• Exercise prompt:
Report how many lines of the listing below contain the string "lens", treating uppercase and lowercase as different. Give only the number.

• Record extracts:
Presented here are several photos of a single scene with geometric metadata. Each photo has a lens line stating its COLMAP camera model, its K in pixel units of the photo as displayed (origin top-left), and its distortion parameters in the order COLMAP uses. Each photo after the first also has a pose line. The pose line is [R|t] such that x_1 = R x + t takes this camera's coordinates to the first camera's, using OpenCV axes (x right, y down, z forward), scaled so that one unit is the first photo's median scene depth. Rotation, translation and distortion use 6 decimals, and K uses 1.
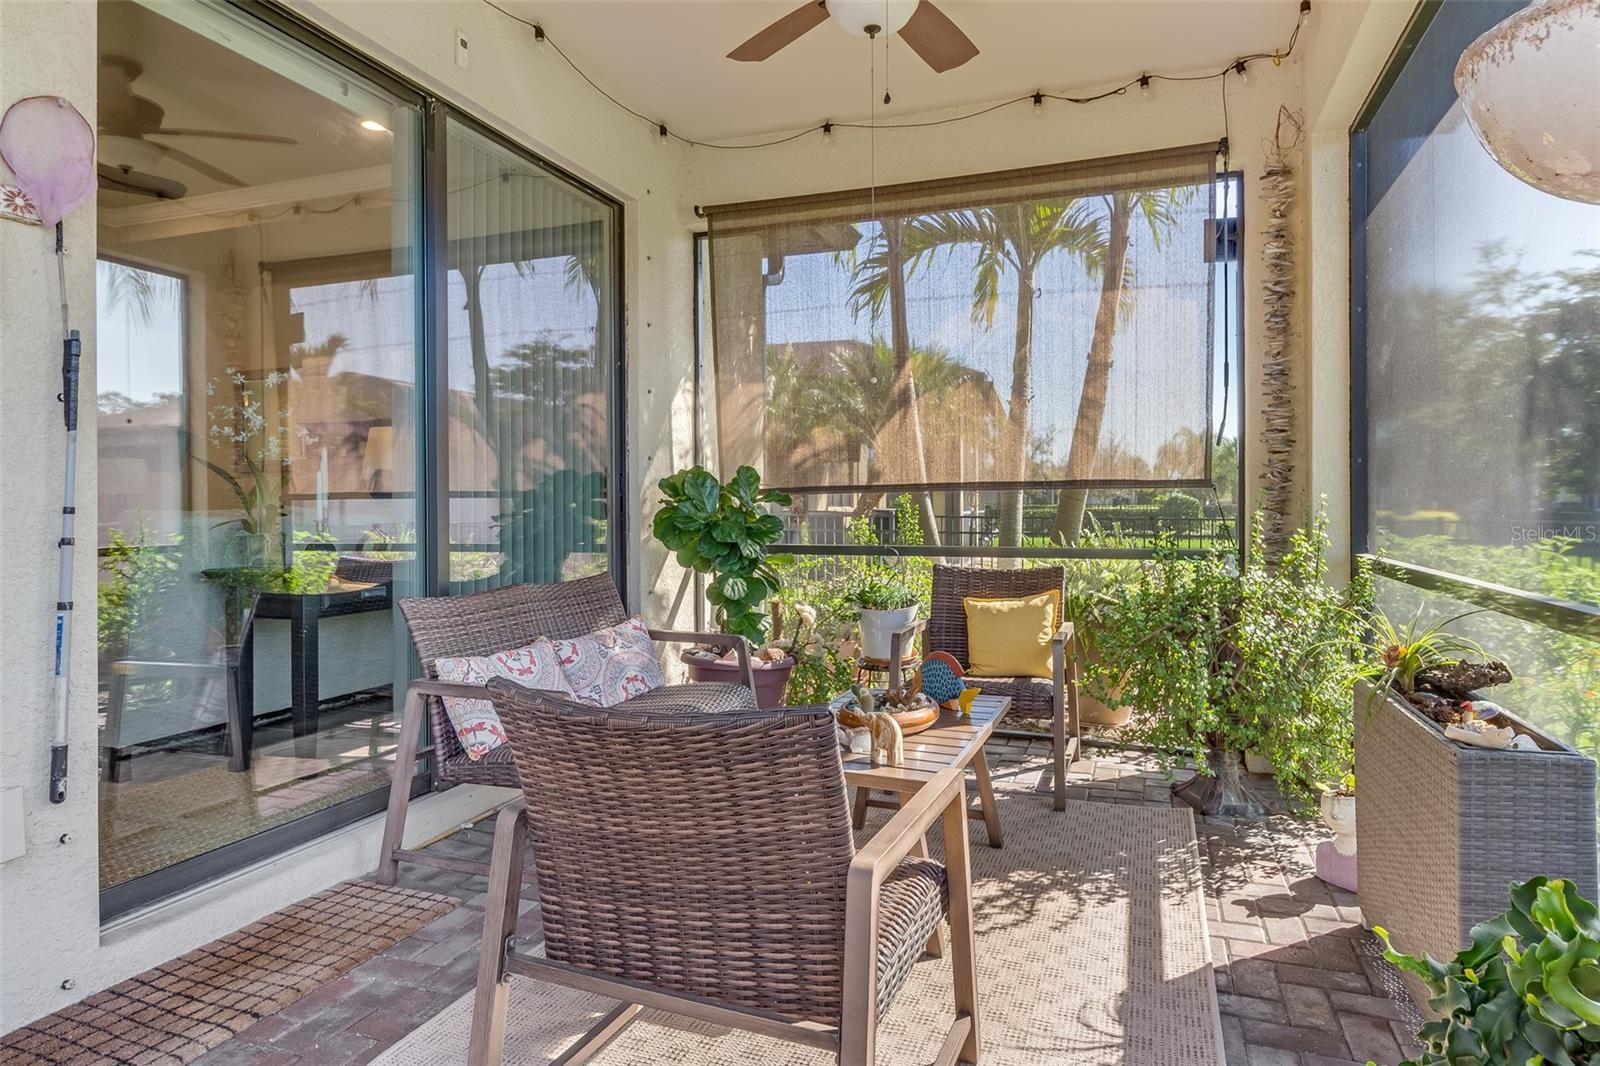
lens RADIAL K [[929.0, 0, 801.4], [0, 929.0, 517.8], [0, 0, 1]] dist [0.008738, -0.001444]
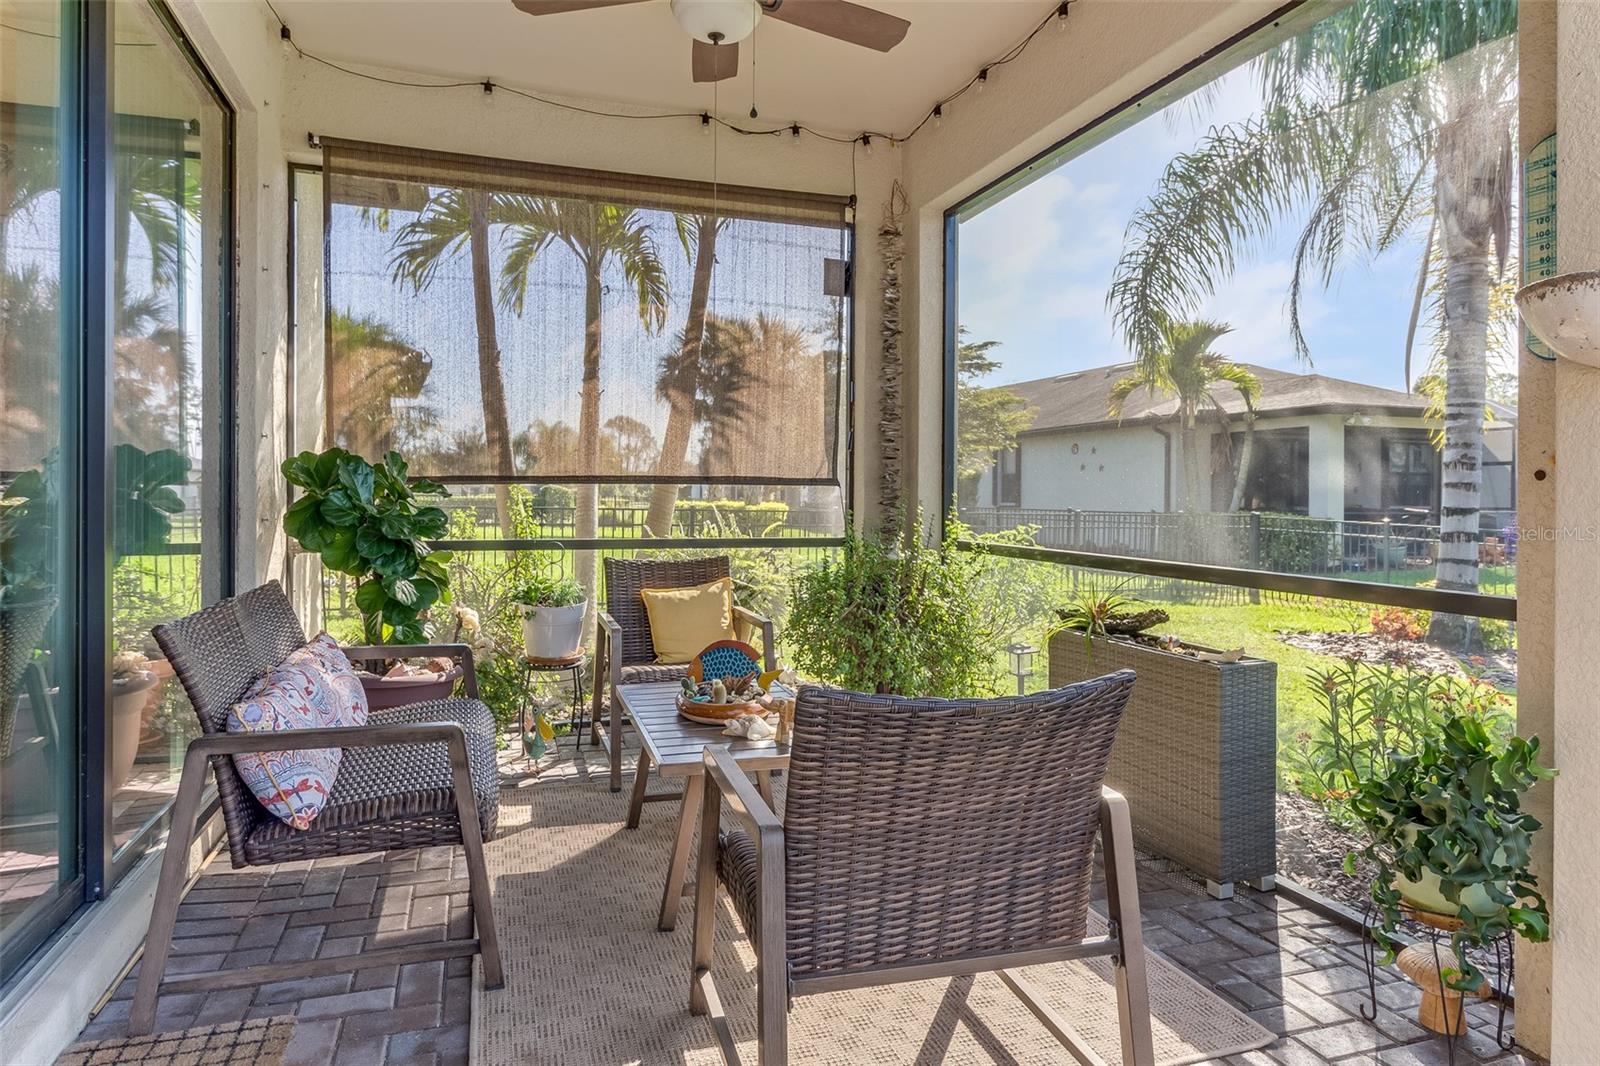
lens RADIAL K [[945.5, 0, 766.8], [0, 945.5, 501.6], [0, 0, 1]] dist [-0.001794, -0.001004]
pose [[0.787142, 0.006686, 0.616735, -0.347198], [-0.004407, 0.999977, -0.005216, -0.004904], [-0.616756, 0.001388, 0.787153, 0.098588]]
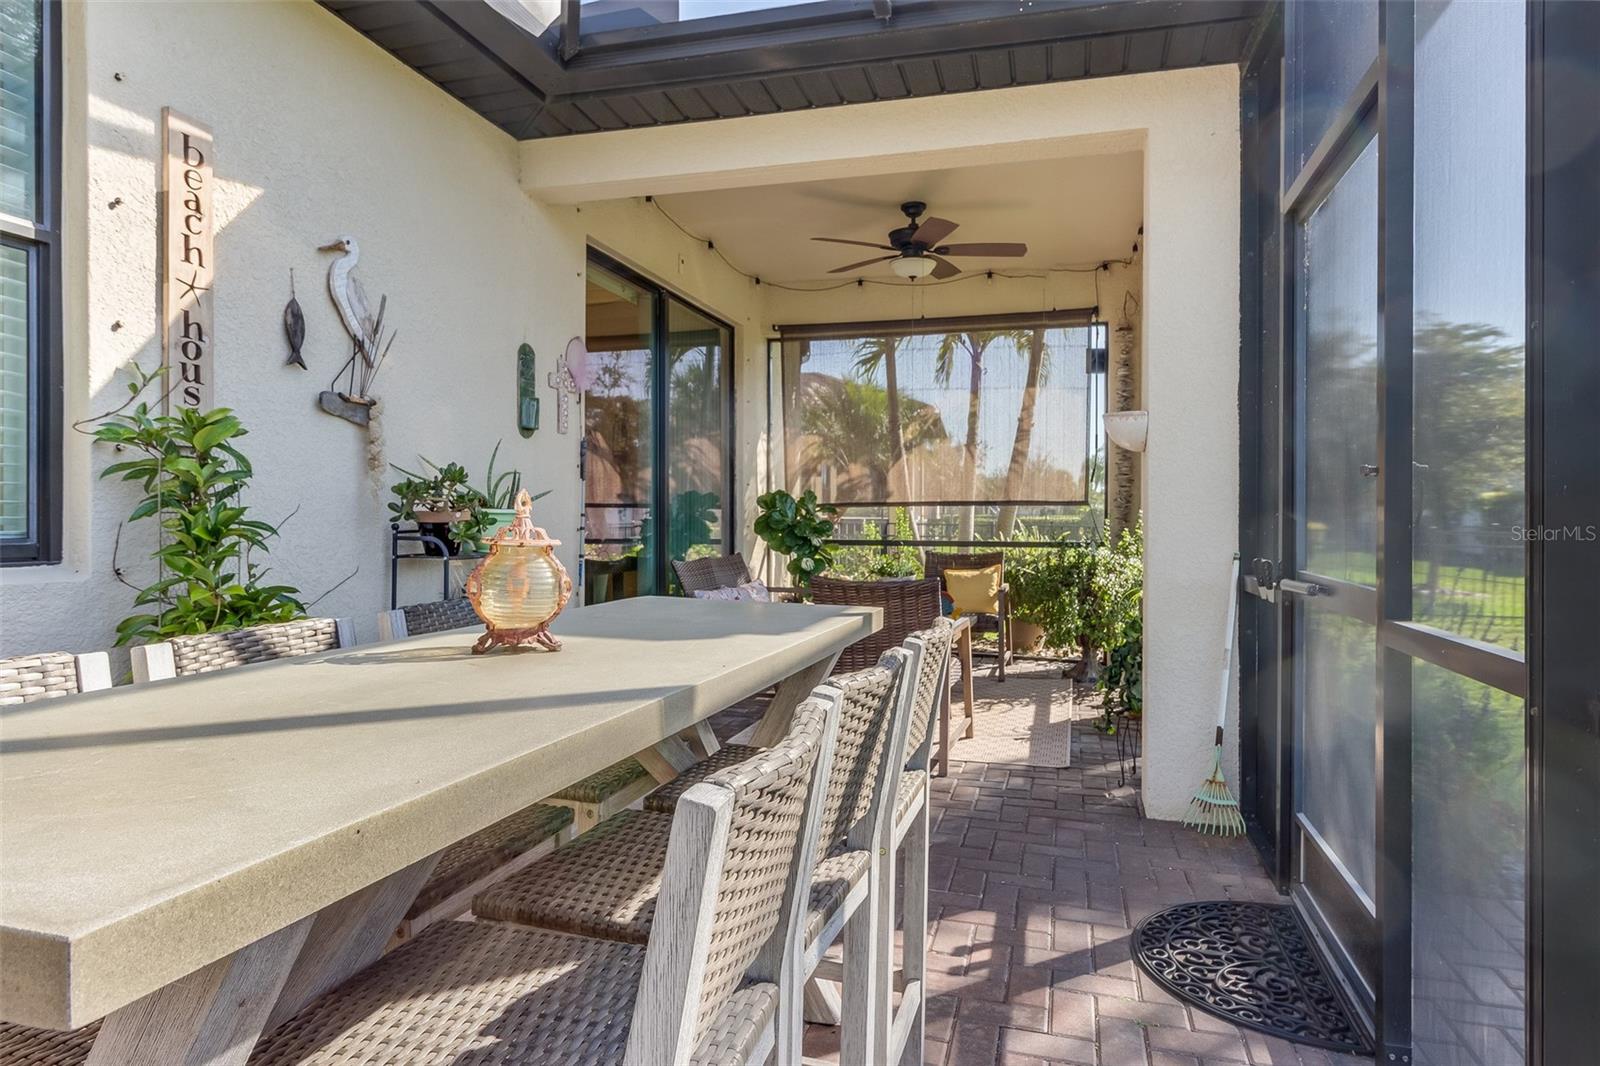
lens RADIAL K [[953.1, 0, 766.1], [0, 953.1, 520.8], [0, 0, 1]] dist [0.021261, 0.000044]
pose [[0.999087, 0.006864, 0.042178, -0.215904], [-0.006642, 0.999963, -0.005408, 0.008312], [-0.042214, 0.005123, 0.999095, -0.695742]]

• Answer to this task:
4